§ **What you will do**: Turn the data below into a JSON list of strings, one string per line, with blank lines skipped. Leave the pictures out.

Lines of data:
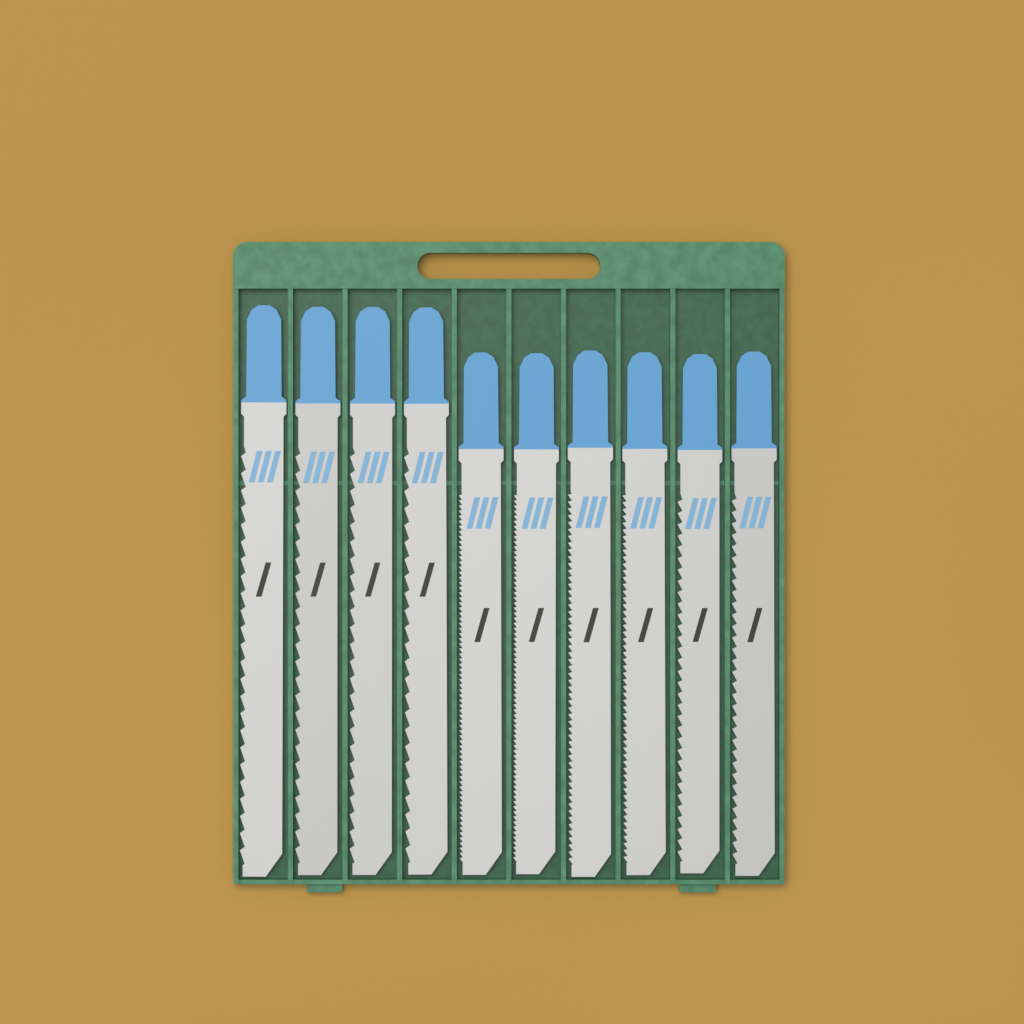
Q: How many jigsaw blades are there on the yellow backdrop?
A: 10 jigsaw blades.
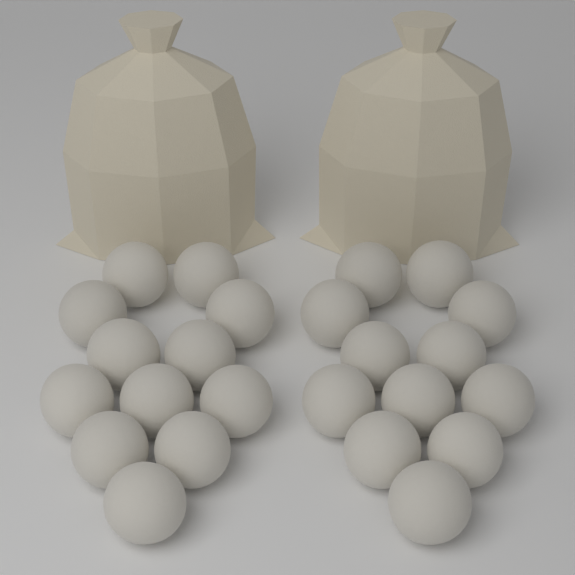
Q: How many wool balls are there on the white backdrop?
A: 24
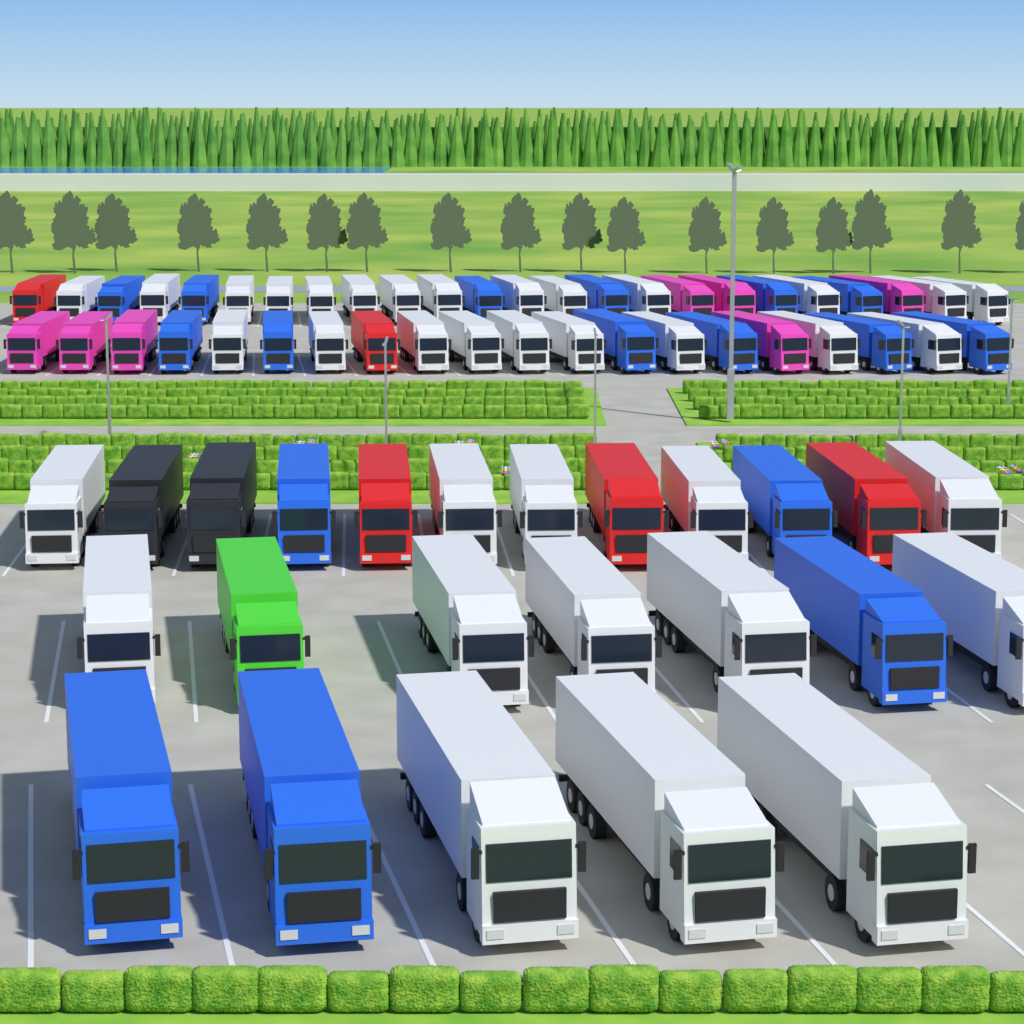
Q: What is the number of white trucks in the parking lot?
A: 36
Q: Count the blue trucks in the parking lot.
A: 17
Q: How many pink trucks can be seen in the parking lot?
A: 7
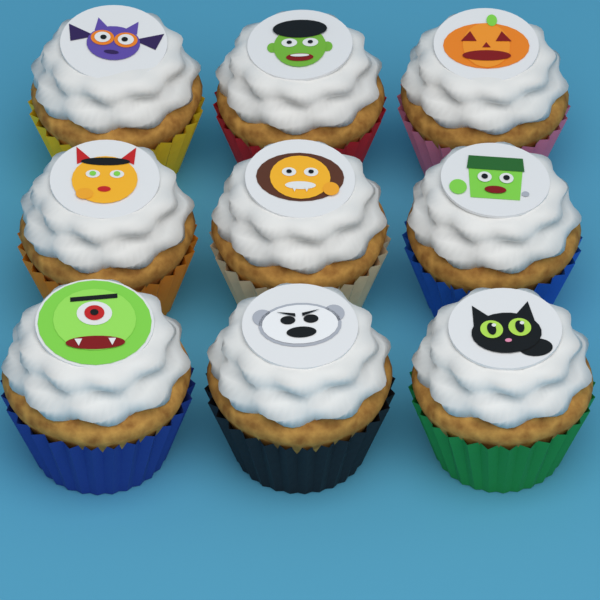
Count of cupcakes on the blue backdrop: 9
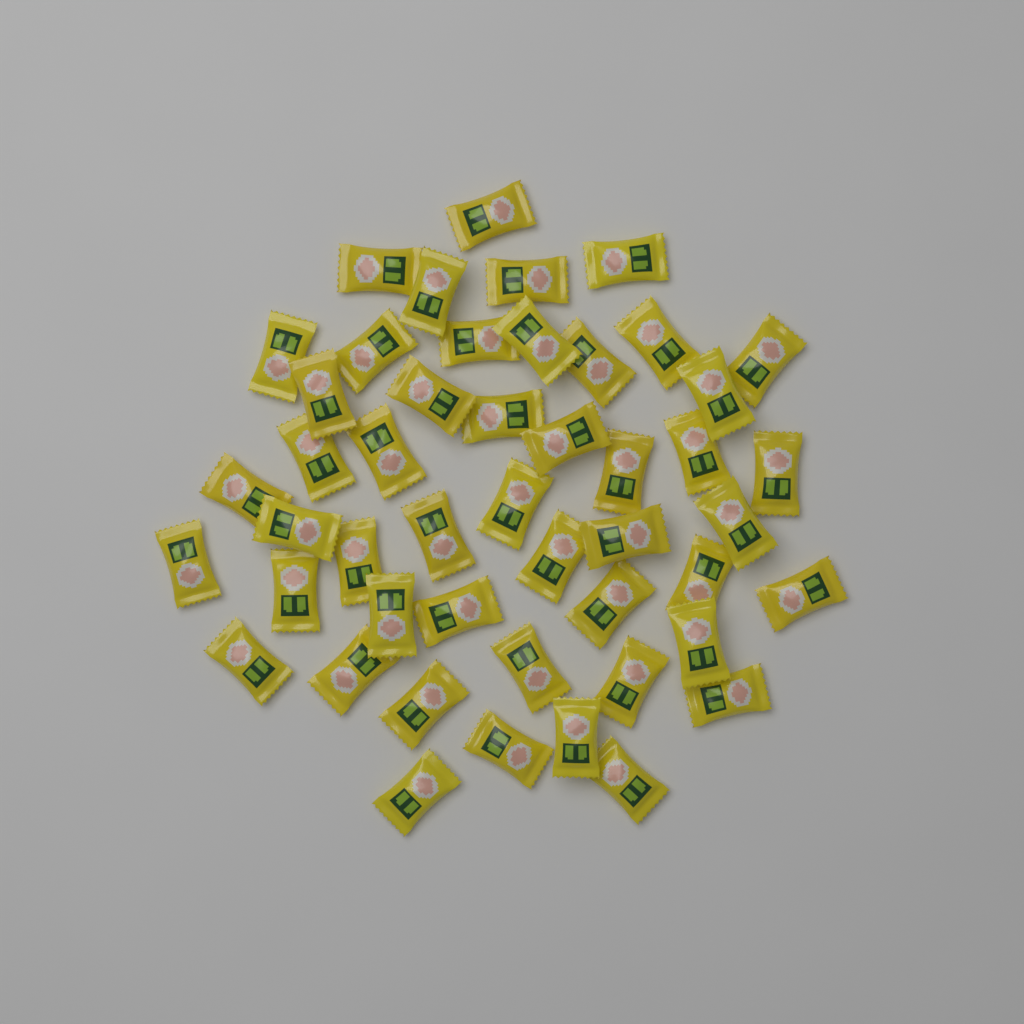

§ **Written answer**:
[
  "Q: How many jigsaw blades are there on the yellow backdrop?",
  "A: 10 jigsaw blades.",
  "Q: How many wool balls are there on the white backdrop?",
  "A: 24",
  "Q: What is the number of white trucks in the parking lot?",
  "A: 36",
  "Q: Count the blue trucks in the parking lot.",
  "A: 17",
  "Q: How many pink trucks can be seen in the parking lot?",
  "A: 7",
  "Count of cupcakes on the blue backdrop: 9"
]